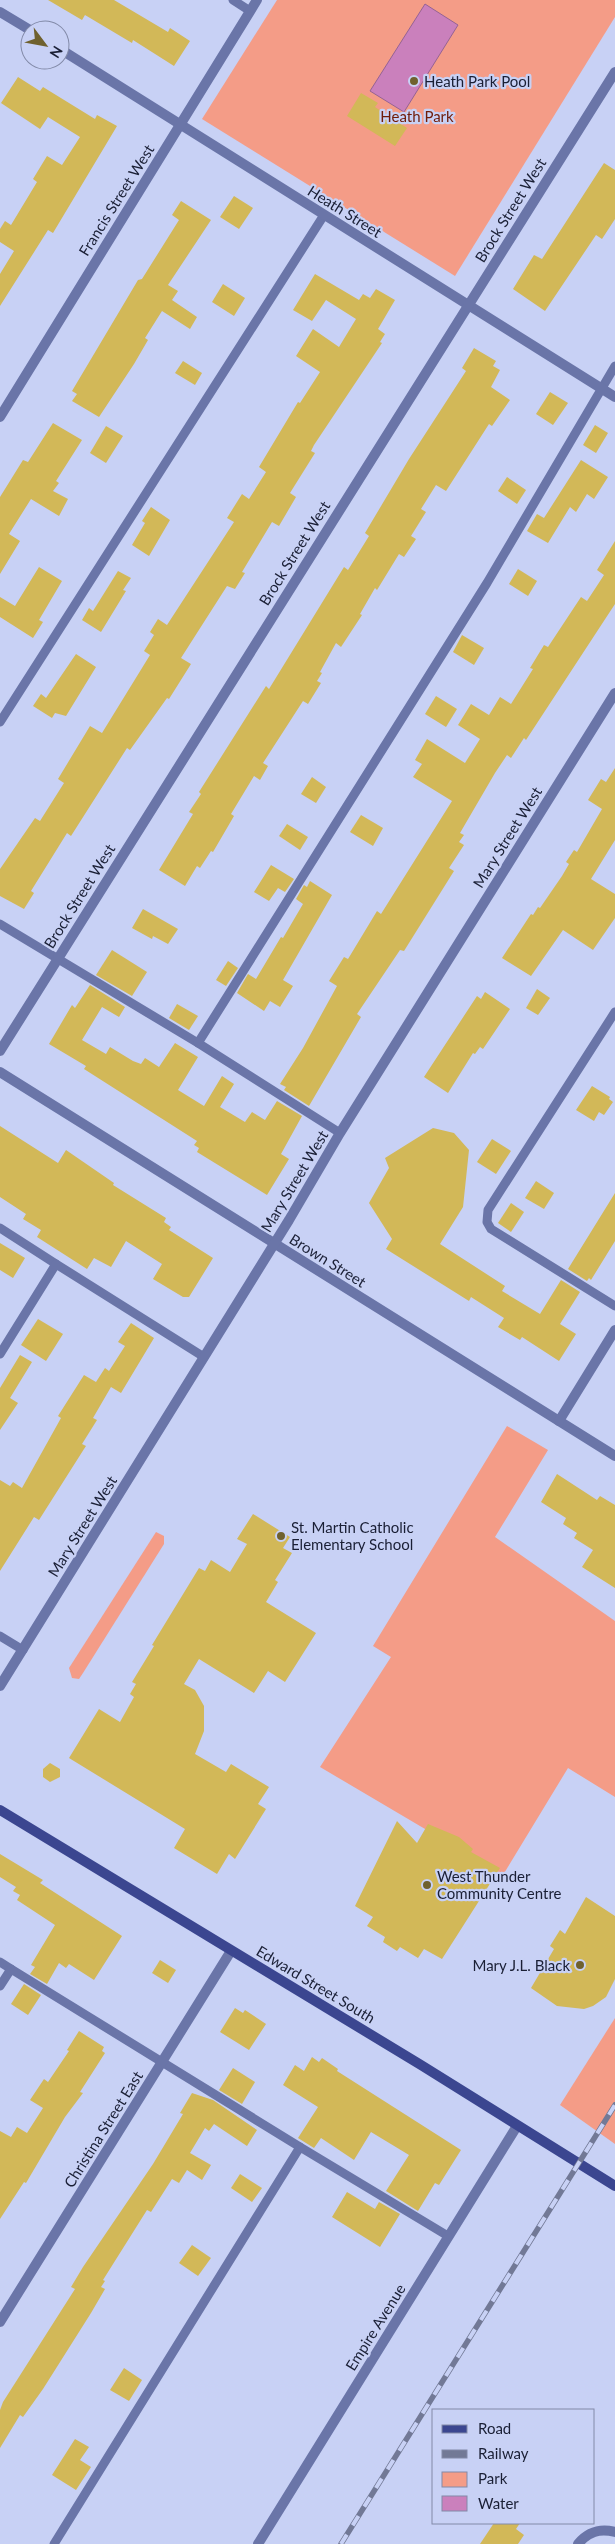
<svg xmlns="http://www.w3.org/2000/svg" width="615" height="2544" font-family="Lato,sans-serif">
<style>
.green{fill:#f49c87}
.water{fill:#ca80bc;stroke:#956394}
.building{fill:#d2b858}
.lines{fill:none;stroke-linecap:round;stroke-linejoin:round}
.service{stroke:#6a75a8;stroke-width:9}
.minor{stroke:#6a75a8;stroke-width:10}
.secondary{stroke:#3b4690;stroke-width:10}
.rail-casing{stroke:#727996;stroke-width:5.5}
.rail{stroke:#c8d1f5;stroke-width:4;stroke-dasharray:11;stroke-linecap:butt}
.poi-dot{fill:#6f612e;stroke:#c8d1f5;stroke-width:2}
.labels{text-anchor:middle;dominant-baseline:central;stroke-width:4.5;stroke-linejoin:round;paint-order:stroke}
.poi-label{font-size:15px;fill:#1a1f35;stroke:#c8d1f5;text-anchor:start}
.park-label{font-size:15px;fill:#6f1c09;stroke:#c8d1f5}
.street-label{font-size:15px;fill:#1a1f35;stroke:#c8d1f5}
</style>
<rect width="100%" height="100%" fill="#c8d1f5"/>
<g class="green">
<path d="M277 0H615V17L455 276 202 119Z"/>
<path d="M507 1426 548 1450 495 1537 615 1621V1797L568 1768 503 1875 320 1767 391 1657 373 1646Z"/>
<path d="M156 1532 164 1536V1544L83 1673 79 1679 72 1678 69 1668Z"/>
<path d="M615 2018V2144L560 2105Z"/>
</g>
<path class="water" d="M425 4 458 25 404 112 370 91Z"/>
<g class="building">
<path d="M48 0H114L168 32 170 28 190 41 174 66 133 40 132 43 85 15 82 20Z"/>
<path d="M18 77 40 91 43 87 95 119 97 115 117 126 53 233 48 230 0 306V274L14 251 0 242V229L5 221 11 225 37 182 33 179 47 156 62 165 80 137 48 117 40 129 1 103Z"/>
<path d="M361 93 378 103 375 107 407 128 395 146 347 116Z"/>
<path d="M604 163 615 170V219L602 239 596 235 545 311 513 289 534 255 542 259Z"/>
<path d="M234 196 253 208 239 229 220 217Z"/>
<path d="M181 201 211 220 168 285 178 291 172 300 197 317 190 329 162 311 145 338 148 340 134 364 99 417 72 401 77 394 72 391 138 280 142 279 179 220 172 215Z"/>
<path d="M315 274 359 300 363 294 370 298 376 289 395 300 378 329 385 334 380 342 382 343 314 445 311 451 315 453 290 493 296 497 279 526 272 522 242 572 245 573 235 589 227 586 181 658 191 664 169 699 167 698 130 750 127 748 71 836 67 833 31 891 34 893 24 909 0 896V869L35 818 40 821 64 783 58 779 90 726 102 733 150 655 144 651 154 635 150 632 158 619 167 625 234 522 227 518 242 494 249 499 266 472 259 467 298 402 300 403 320 372 296 356 313 329 339 347 356 319 326 300 312 321 293 310Z"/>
<path d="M223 284 245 298 234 316 212 302Z"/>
<path d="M474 348 496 361 493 366 500 370 491 387 510 400 492 426 489 424 446 491 436 485 421 509 426 512 411 536 416 539 404 557 399 554 377 590 375 588 360 614 362 615 341 647 336 643 320 672 322 673 317 681 321 683 308 704 303 701 263 763 268 766 260 780 254 776 231 814 234 816 213 852 211 851 200 868 197 866 185 886 159 870 193 814 189 812 201 794 199 792 266 686 269 689 344 567 348 570 369 536 365 533 409 459 466 371 462 368Z"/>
<path d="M183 361 202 373 195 385 175 373Z"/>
<path d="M550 392 568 403 553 425 536 414Z"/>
<path d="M53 423 82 440 56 481 59 483 53 491 68 499 59 516 31 499 9 534 20 541 0 574V497L23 460 28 462Z"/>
<path d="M595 425 608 433 596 453 583 445Z"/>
<path d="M106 426 123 436 106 463 90 453Z"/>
<path d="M581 460 608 477 594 499 587 494 576 512 570 507 548 543 527 531 537 514 544 518Z"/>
<path d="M507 477 526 490 517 504 498 491Z"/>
<path d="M151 507 170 520 149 556 132 545 145 523 142 521Z"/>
<path d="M615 541V604L526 740 524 738 511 758 507 755 495 773 460 833 464 835 459 842 464 845 449 868 454 871 404 951 400 950 357 1014 361 1017 309 1106 284 1090 286 1087 280 1084 303 1048 337 986 329 981 344 957 348 959 377 911 381 914 452 801 413 777 422 764 415 760 427 739 465 763 480 739 458 725 471 704 489 715 500 697 511 704 533 669 530 668 544 645 548 647 581 597 587 601 604 575 597 570Z"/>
<path d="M39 567 62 581 39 620 43 622 33 638 0 617V597L15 606Z"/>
<path d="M518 569 537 581 528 596 509 584Z"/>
<path d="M118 571 131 578 123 590 126 591 101 632 82 620 89 608 93 611Z"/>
<path d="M462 635 484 648 474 665 453 652Z"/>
<path d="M76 654 96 667 66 716 55 713 52 718 33 706 41 694 46 698Z"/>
<path d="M436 696 457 709 446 727 425 714Z"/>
<path d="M615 768V840L591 879 615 894V918L593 950 563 930 531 976 502 958 531 914 533 915 538 907 540 908 562 876 569 864 566 862 574 850 577 852 602 809 588 800 601 779 606 782Z"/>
<path d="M312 777 326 787 316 803 301 794Z"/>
<path d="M361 815 383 828 373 846 350 832Z"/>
<path d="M287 824 308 837 300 850 279 836Z"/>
<path d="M271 865 294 879 285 892 278 888 269 901 254 892Z"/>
<path d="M310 881 332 895 283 980 293 986 280 1007 270 1001 264 1011 237 993 248 974 256 979 281 937 283 938 303 904 296 899 304 885 307 887Z"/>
<path d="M143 909 178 929 168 944 153 936 152 939 132 928Z"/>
<path d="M112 950 147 972 132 996 96 975Z"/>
<path d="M228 961 238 968 226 986 216 980Z"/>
<path d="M90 985 125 1007 119 1017 102 1007 82 1040 106 1054 110 1047 133 1061 141 1064 145 1058 159 1067 175 1043 198 1057 178 1090 204 1106 222 1076 234 1084 220 1107 245 1122 252 1112 265 1120 277 1101 302 1116 281 1154 289 1159 267 1195 197 1152 199 1148 194 1145 197 1141 84 1069 86 1066 49 1044 72 1005 75 1008Z"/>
<path d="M537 989 550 998 538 1015 526 1008Z"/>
<path d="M485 992 510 1009 483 1049 480 1047 475 1054 473 1053 448 1093 424 1077 477 996 481 999Z"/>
<path d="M177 1004 198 1016 189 1030 169 1018Z"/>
<path d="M592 1086 610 1097 609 1099 613 1102 604 1115 599 1112 594 1121 576 1110Z"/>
<path d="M0 1126 58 1163 66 1150 114 1183 113 1185 166 1218 164 1222 171 1227 169 1230 213 1258 189 1297H183L153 1279 162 1264 126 1241 111 1267 94 1258 87 1269 37 1237 41 1230 23 1219 26 1214 0 1197Z"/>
<path d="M433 1128 454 1133 469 1150 463 1207 440 1244 505 1286 502 1291 540 1314 561 1280 580 1292 560 1324 576 1334 559 1361 522 1337 520 1340 498 1327 504 1318 471 1297 469 1301 386 1249 392 1239 369 1203 389 1168 385 1158Z"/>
<path d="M492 1139 511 1151 496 1174 477 1162Z"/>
<path d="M536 1181 554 1193 544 1209 525 1198Z"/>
<path d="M615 1193V1241L591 1280 589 1278 587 1281 568 1269Z"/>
<path d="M511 1203 524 1212 511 1232 498 1223Z"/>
<path d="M0 1243 25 1258 13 1278 0 1270Z"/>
<path d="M38 1319 63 1334 46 1361 21 1345Z"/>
<path d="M131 1323 154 1338 121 1393 111 1387 93 1418 97 1420 82 1444 86 1446 84 1449 39 1520 34 1517 0 1571V1480L10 1486 13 1482 22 1488 61 1418 58 1416 84 1375 96 1382 105 1368 109 1371 125 1346 118 1342Z"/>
<path d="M20 1355 32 1362 10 1398 18 1403 0 1430V1388Z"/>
<path d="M557 1474 597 1500 600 1496 615 1505V1588L582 1567 593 1550 574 1538 577 1533 563 1524 566 1518 541 1502Z"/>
<path d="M253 1514 290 1537 283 1548 292 1553 275 1580 278 1582 266 1602 316 1633 285 1682 268 1671 254 1693 199 1659 184 1684 195 1690 204 1706V1731L195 1754 226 1772 231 1764 269 1787 258 1804 266 1809 235 1859 229 1854 217 1874 174 1848 185 1829 69 1758 99 1709 120 1722 134 1697 130 1694 136 1684 132 1682 154 1646 152 1645 199 1568 205 1571 211 1560 230 1572 247 1544 237 1539Z"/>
<path d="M50 1763 60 1769V1777L50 1782 43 1777V1769Z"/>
<path d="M397 1821 417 1843 428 1824 459 1837 473 1849 471 1852 500 1868 442 1959 424 1949 418 1958 400 1947 397 1951 383 1942 385 1937 367 1926 373 1917 355 1906Z"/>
<path d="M0 1854 43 1880 40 1883 122 1936 94 1980 69 1964 66 1968 59 1963 47 1984 30 1974 35 1967 31 1965 55 1925 17 1900 20 1895 13 1891 16 1887 0 1877Z"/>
<path d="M586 1897 615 1916V1979L606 1997 593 2006 584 2009 557 2006 531 1988 554 1949 550 1946 560 1930 565 1934Z"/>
<path d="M160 1960 176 1970 168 1983 152 1973Z"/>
<path d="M24 1984 41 1995 28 2015 11 2004Z"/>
<path d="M235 2008 243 2013 245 2010 266 2024 249 2050 220 2032Z"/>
<path d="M79 2031 104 2047 102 2051 105 2053 80 2092 83 2093 65 2117 26 2183 24 2182 0 2219V2131L11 2137 17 2127 27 2133 43 2108 30 2100 44 2079 48 2082 69 2051 67 2050Z"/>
<path d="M312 2057 319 2062 322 2058 338 2069 337 2071 461 2150 439 2185 435 2183 418 2211 386 2191 409 2155 371 2132 354 2160 321 2138 314 2148 298 2138 318 2107 283 2085 295 2065 304 2071Z"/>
<path d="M233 2068 255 2082 242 2104 219 2090Z"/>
<path d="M192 2093 213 2100 257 2130 247 2146 214 2124 209 2131 205 2128 190 2153 211 2165 202 2180 187 2170 179 2183 172 2179 151 2212 147 2210 103 2280 105 2281 101 2287 105 2289 91 2313 43 2389 23 2417 20 2415 0 2448V2410L3 2402 75 2289 71 2287 83 2267 153 2164 183 2114 180 2113Z"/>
<path d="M240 2174 262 2188 252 2202 231 2188Z"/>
<path d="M347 2192 375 2209 379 2202 400 2214 380 2247 332 2217Z"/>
<path d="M192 2245 211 2258 198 2276 179 2263Z"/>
<path d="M124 2368 142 2380 129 2401 110 2390Z"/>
<path d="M75 2439 89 2447 80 2460 91 2467 76 2490 52 2475Z"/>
<path d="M494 2523H520L516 2529 524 2535 518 2544H480Z"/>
</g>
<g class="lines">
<g class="service">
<path d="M233 0 250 11"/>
<path d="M0 722 324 215"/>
<path d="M0 924 198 1043 340 1133"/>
<path d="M615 1012 488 1210 487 1222 491 1229 615 1306"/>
<path d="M198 1043 487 583 615 366"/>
<path d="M0 1228 56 1264"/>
<path d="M0 1354 56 1264 204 1357"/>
<path d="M0 1636 23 1650"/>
<path d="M0 1962 11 1969"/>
<path d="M0 1986 11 1969 300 2147"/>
<path d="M54 2544 300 2147 448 2236"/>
</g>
<g class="minor">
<path d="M0 12 30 30"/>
<path d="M60 49 615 397"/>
<path d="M0 417 257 0"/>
<path d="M0 1051 615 72"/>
<path d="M0 1072 615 1456"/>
<path d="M559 1421 615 1330"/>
<path d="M0 1686 289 1220 340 1133 615 693"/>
<path d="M0 2322 231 1951"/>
<path d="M258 2544 517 2126"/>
<path d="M578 2544C588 2532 599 2528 615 2532"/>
</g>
<path class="secondary" d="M0 1810 421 2065 615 2186"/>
<g class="rail-casing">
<path id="rail" d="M341 2544 615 2105"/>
</g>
<use href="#rail" class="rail"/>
</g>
<g class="poi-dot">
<circle cx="414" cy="81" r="5"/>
<circle cx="281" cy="1536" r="5"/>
<circle cx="427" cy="1885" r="5"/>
<circle cx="580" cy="1965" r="5"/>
</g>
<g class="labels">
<g class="poi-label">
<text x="424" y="81">Heath Park Pool</text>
<text x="291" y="1527">St. Martin Catholic<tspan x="291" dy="17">Elementary School</tspan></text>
<text x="437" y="1876">West Thunder<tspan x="437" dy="17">Community Centre</tspan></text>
<text x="570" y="1965" text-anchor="end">Mary J.L. Black</text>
</g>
<g class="park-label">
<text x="417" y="116">Heath Park</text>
</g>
<g class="street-label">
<text transform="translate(116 200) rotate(-58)">Francis Street West</text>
<text transform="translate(510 210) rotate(-58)">Brock Street West</text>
<text transform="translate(345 211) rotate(32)">Heath Street</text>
<text transform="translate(294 553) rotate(-58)">Brock Street West</text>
<text transform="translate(507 837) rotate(-58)">Mary Street West</text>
<text transform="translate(79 896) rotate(-58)">Brock Street West</text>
<text transform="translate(294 1181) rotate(-59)">Mary Street West</text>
<text transform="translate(328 1260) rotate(32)">Brown Street</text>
<text transform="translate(82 1526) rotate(-58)">Mary Street West</text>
<text transform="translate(316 1984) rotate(31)">Edward Street South</text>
<text transform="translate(103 2129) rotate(-58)">Christina Street East</text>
<text transform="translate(375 2327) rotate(-58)">Empire Avenue</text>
</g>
</g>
<rect x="432" y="2409" width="162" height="115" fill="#c8d1f5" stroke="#828aa8"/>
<rect x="442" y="2425" width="25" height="8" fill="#3b4690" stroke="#828aa8"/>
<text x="478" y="2434" font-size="15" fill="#1a1f35">Road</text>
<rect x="442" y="2450" width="25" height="8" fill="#727996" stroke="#828aa8"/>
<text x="478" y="2459" font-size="15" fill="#1a1f35">Railway</text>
<rect x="442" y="2472" width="25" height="15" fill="#f49c87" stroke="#828aa8"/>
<text x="478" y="2484" font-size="15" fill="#1a1f35">Park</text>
<rect x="442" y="2496" width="25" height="15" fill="#ca80bc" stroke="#828aa8"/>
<text x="478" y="2509" font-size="15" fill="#1a1f35">Water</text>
<g transform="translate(45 45) rotate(122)"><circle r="24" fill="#c8d1f5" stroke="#828aa8"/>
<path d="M0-4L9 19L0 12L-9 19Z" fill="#6f612e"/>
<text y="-8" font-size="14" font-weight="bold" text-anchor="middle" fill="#1a1f35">N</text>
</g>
</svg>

===

WHAT YOU NEED TO DO
Count the lines of the material that include the word "linecap", then state only the total.

SOLUTION BELOW
2